> _Records for this exercise_
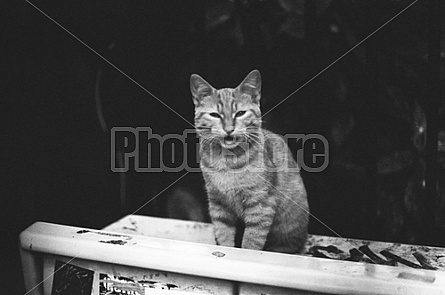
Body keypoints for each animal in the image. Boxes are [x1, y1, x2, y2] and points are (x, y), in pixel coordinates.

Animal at [188, 70, 308, 254]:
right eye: (215, 115)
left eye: (240, 113)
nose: (229, 129)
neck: (228, 162)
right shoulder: (219, 205)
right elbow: (224, 235)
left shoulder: (260, 205)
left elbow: (252, 242)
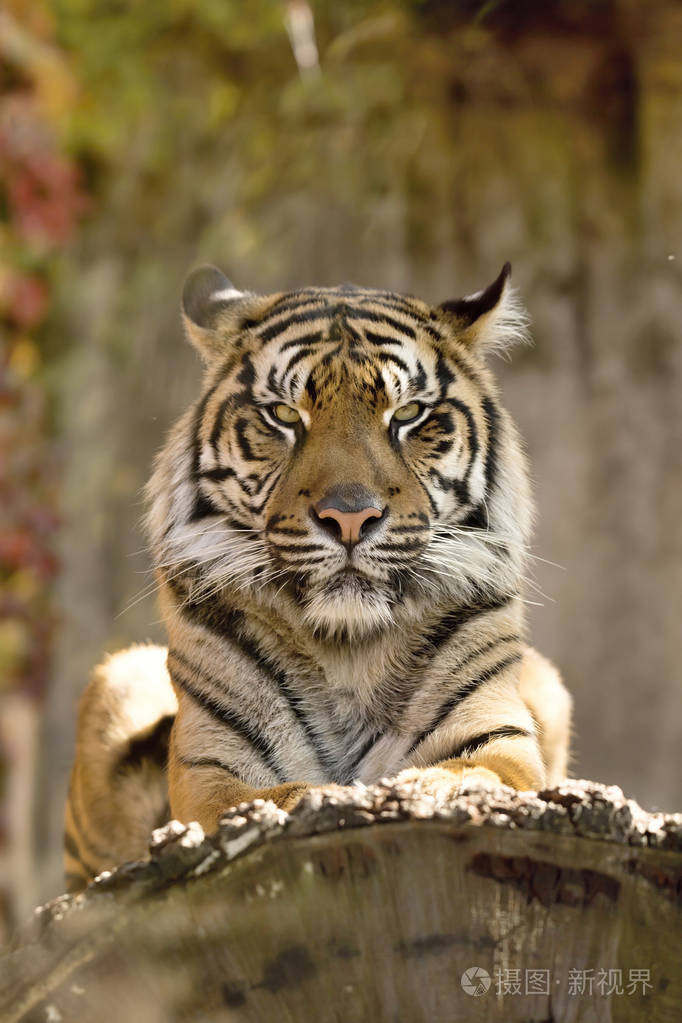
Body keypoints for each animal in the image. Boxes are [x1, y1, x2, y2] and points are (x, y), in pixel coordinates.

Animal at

> _Problem requirements_
Since only the number is needed, state how many lines of the listing contain the word "right".

> _Solution for this task_
3